Diez años de rodaje
El Banco Central Europeo, asentado y creíble ya, debe preocuparse también del crecimiento
De las singularidades que incorporaba el diseño de la unificación monetaria de Europa, la creación de un banco central común era una de las más destacadas. El Banco Central Europeo (BCE) implicaba nada menos que la cesión de soberanía monetaria de los países de la Unión Monetaria Europea (UME) y la correspondiente sustitución de las divisas nacionales por el euro. A partir del 1 de enero de 1999, desde Francfort y con unos estatutos muy similares a los del Bundesbank, sería el responsable de formular la política monetaria para los entonces 11 Estados de la Unión. Los movimientos de los tipos de interés de referencia sólo responderían a la satisfacción de ese objetivo de estabilidad de precios.
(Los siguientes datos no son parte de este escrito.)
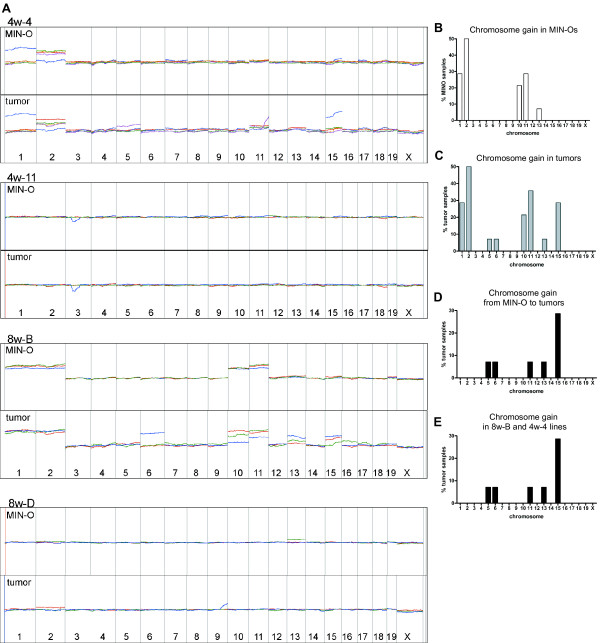
Mouse whole genome CGH microarray data from MIN-Os and tumors. A) Summary of array CGH data by MIN-O lines. Agilent mouse whole genome CGH microarray was used for genomic DNA from different MIN-O and tumor pairs from 4w-4, 4w-11, 8w-B and 8w-D MIN-O mice. The graphs were generated with a smoothing average of 50 MB. Each Pair of MIN-O and corresponding tumor from the same animal is represented with the same color (n = 4 for 4w-4, n = 3 each for 4w-11, 8w-B and 8w-D). 4w-4 and 8w-B samples have multiple whole chromosome gains. 4w-11 and 8w-D samples are relatively genetically stable. B-E) Frequency of whole chromosome gains found in MIN-Os and tumors by array CGH. B) Distribution of whole chromosome gains in all MIN-Os studied with array CGH (n = 14). The most frequent gain is found on chromosome 2, followed by chromosome 1 and 11. C) Distribution of chromosome gains in all tumor samples studied with array CGH (n = 14). Tumors have the same whole chromosome gains found in MIN-Os with a few additional gains. D) Frequency of whole chromosome gain events associated with MIN-O to tumor transition. Whole chromosome gains in tumors that are not found in the corresponding MIN-O samples are presumed to be acquired during the transition from MIN-O to tumor. E) Frequency of chromosome gains in 8w-B and 4w-4 samples (n = 8 for MIN-Os and tumors each). The majority of whole chromosome gains were found in the 8w-B and 4w-4 MIN-O lines.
Si hubiera que evaluar la ejecutoria del BCE únicamente por el grado de satisfacción de esa meta, precios estables, el veredicto de esta primera década sería muy favorable. En estos 10 años, la inflación media de las todavía bastante heterogéneas economías que componen la eurozona no ha estado muy alejada del fiel fundacional del 2%. Comparada con la de otros bloques económicos, la estabilidad ha sido mayor. La moneda al cuidado del BCE, el euro, que a muchos les pareció inviable en su momento -como recordaba ayer en una entrevista con EL PAÍS el presidente Jean-Claude Trichet-, ha atravesado esta etapa crucial con una intensa apreciación, consecuencia de esa mayor estabilidad de precios y de unos tipos de interés relativamente elevados. Su papel en los intercambios y en las finanzas mundiales es igualmente sobresaliente. Pero si en el balance se incorpora la contribución del BCE al crecimiento económico de la eurozona, el veredicto es diferente. La Unión Monetaria sigue siendo un bloque con un crecimiento débil y un elevado desempleo, a pesar de la elevada creación de puestos de trabajo recordada por Trichet a este periódico. Las razones no descansan sólo en la política monetaria, pero es un hecho que durante gran parte de esta década las condiciones medias de financiación -combinación de tipos de interés y tipos de cambio- han sido más estrictas que en otras economías avanzadas.
Esta despreocupación por el crecimiento o el desinterés aparente por la reciente crisis crediticia han llevado a cuestionar la simplicidad de su objetivo y el margen de autonomía de que dispone. No han sido únicamente políticos agraviados o en circunstancias electorales los que han reclamado más flexibilidad al BCE; también académicos respetables y empresarios. El debate sigue abierto hoy sobre su actitud hacia la crisis financiera. La flexibilidad que muestran sus colegas estadounidense o británico se reclama desde el continente, donde con sistemas bancarios más solventes podrían aparecer problemas más serios. Es ahora -cuando hay razones para celebrar el éxito de la Unión Monetaria y el asentamiento de la credibilidad del BCE- cuando sería aconsejable que el Banco fuera más permeable a ese debate sobre cómo contribuir mejor a aumentar el bienestar de los ciudadanos.